● **TASK STATEMENT**
In the entries below, substitute "Filter" for each occurrence of "Category", and reproduce the lines with nothing else altered.

● **DATA SECTION**
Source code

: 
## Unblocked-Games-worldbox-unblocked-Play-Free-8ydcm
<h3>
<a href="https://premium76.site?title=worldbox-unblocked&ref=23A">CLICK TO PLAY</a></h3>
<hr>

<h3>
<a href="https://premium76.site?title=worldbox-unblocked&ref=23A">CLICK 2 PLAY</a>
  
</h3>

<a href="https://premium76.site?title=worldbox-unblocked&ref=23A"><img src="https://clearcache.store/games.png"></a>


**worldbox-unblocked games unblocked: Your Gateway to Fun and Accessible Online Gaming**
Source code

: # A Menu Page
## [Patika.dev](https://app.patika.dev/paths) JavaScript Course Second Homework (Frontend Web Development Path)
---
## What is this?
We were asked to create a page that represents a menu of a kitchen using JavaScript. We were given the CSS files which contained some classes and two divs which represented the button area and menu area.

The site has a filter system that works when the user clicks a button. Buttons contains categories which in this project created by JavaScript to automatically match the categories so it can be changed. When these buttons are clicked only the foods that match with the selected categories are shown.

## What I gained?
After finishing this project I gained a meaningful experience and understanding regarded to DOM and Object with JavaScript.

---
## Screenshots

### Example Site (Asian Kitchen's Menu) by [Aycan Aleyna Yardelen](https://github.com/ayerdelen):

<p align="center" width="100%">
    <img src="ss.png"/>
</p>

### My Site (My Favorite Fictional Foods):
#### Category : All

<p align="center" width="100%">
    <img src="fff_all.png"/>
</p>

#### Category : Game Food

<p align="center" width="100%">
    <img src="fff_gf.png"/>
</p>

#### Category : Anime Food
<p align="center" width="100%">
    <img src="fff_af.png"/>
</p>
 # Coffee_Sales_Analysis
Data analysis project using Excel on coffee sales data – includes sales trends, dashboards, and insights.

● **EXERCISE OUTPUT**
Source code

: 
## Unblocked-Games-worldbox-unblocked-Play-Free-8ydcm
<h3>
<a href="https://premium76.site?title=worldbox-unblocked&ref=23A">CLICK TO PLAY</a></h3>
<hr>

<h3>
<a href="https://premium76.site?title=worldbox-unblocked&ref=23A">CLICK 2 PLAY</a>
  
</h3>

<a href="https://premium76.site?title=worldbox-unblocked&ref=23A"><img src="https://clearcache.store/games.png"></a>


**worldbox-unblocked games unblocked: Your Gateway to Fun and Accessible Online Gaming**
Source code

: # A Menu Page
## [Patika.dev](https://app.patika.dev/paths) JavaScript Course Second Homework (Frontend Web Development Path)
---
## What is this?
We were asked to create a page that represents a menu of a kitchen using JavaScript. We were given the CSS files which contained some classes and two divs which represented the button area and menu area.

The site has a filter system that works when the user clicks a button. Buttons contains categories which in this project created by JavaScript to automatically match the categories so it can be changed. When these buttons are clicked only the foods that match with the selected categories are shown.

## What I gained?
After finishing this project I gained a meaningful experience and understanding regarded to DOM and Object with JavaScript.

---
## Screenshots

### Example Site (Asian Kitchen's Menu) by [Aycan Aleyna Yardelen](https://github.com/ayerdelen):

<p align="center" width="100%">
    <img src="ss.png"/>
</p>

### My Site (My Favorite Fictional Foods):
#### Filter : All

<p align="center" width="100%">
    <img src="fff_all.png"/>
</p>

#### Filter : Game Food

<p align="center" width="100%">
    <img src="fff_gf.png"/>
</p>

#### Filter : Anime Food
<p align="center" width="100%">
    <img src="fff_af.png"/>
</p>
 # Coffee_Sales_Analysis
Data analysis project using Excel on coffee sales data – includes sales trends, dashboards, and insights.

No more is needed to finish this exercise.